Gondeau, Alexandre and Makarenkov, Vladimir - Archives of Data Science, Series B

Article Details

Title Identification of patient classes in low back pain data using crisp and fuzzy clustering methods
Authors Gondeau, Alexandre and Makarenkov, Vladimir
Year 2019
Volume 1(1)
Abstract We performed a cluster analysis of the low back pain dataset in the framework of the IFCS-2017 data challenge. Because the original data contained missing values, the first part of our analysis concerned the imputation of missing values using the Fully Conditional Specification model. The Local Outlier Factor method was then used to detect and eliminate the outliers. After the data normalization, we removed highly correlated variables from the transformed dataset and carried out k-means clustering of the remaining variables based on their correlations, i.e., the variables with the highest mutual correlations were assigned to the same cluster.
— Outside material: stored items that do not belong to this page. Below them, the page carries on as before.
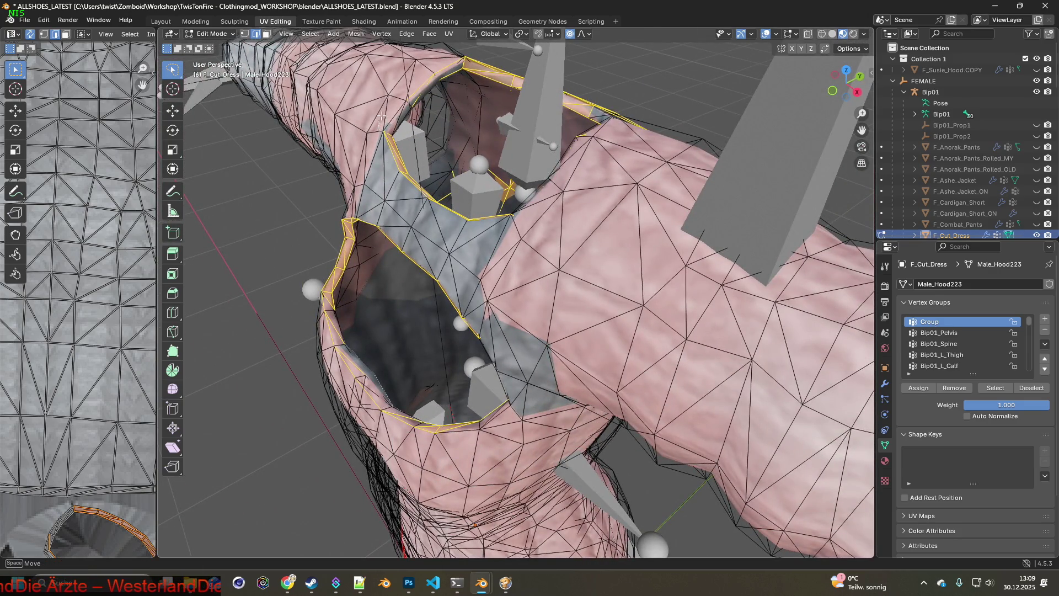
pyautogui.moveTo(425, 145); pyautogui.dragTo(513, 154, button='middle')
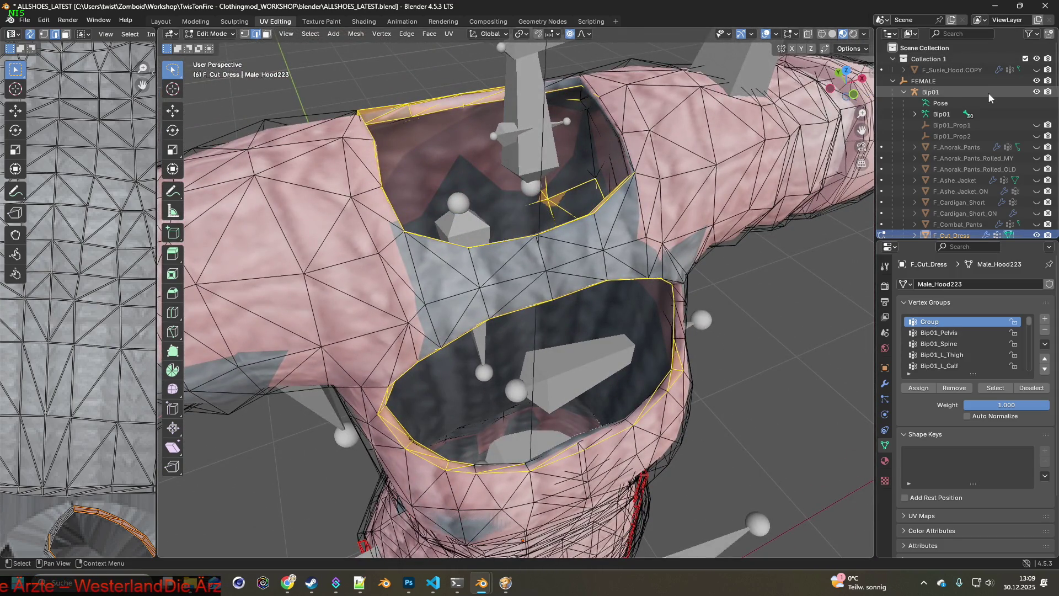
# Hide the Bip01 armature and lasso-select the edges around the chest opening.
pyautogui.click(1035, 95)
pyautogui.keyDown('shift'); pyautogui.moveTo(582, 123); pyautogui.dragTo(543, 146, button='middle'); pyautogui.keyUp('shift')
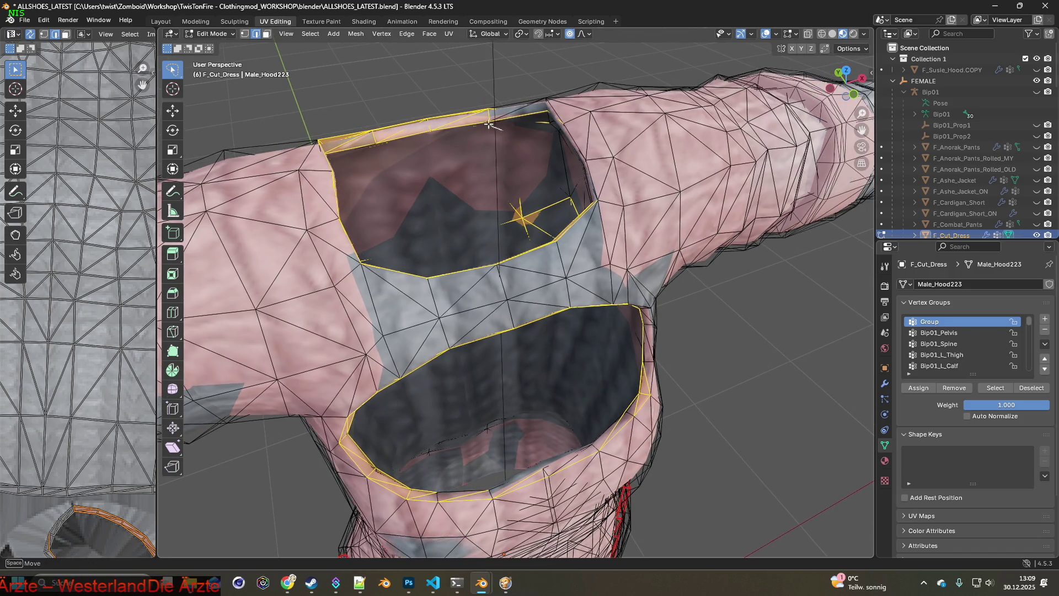
pyautogui.moveTo(530, 102); pyautogui.dragTo(540, 94, button='middle')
Once the variables were assigned to different clusters, one representative per cluster, i.e., the variable with the highest contribution score at the first principal component, was selected. Among the 13 selected variables, there are representatives of each of the 6 variable domains (contextual factor, participation, pain, psychological, activity and physical impairment), specified as important in the paper by Nielsen et al. (2016). Different clustering methods, including DAPC, k-means and k-medoids, were then carried out to cluster the reduced low back pain data. Consensus solutions, both crisp and fuzzy, were calculated using the GV3 method. The obtained crisp consensus clustering, including 5 classes, was described in detail and compared to the meta-data annotation.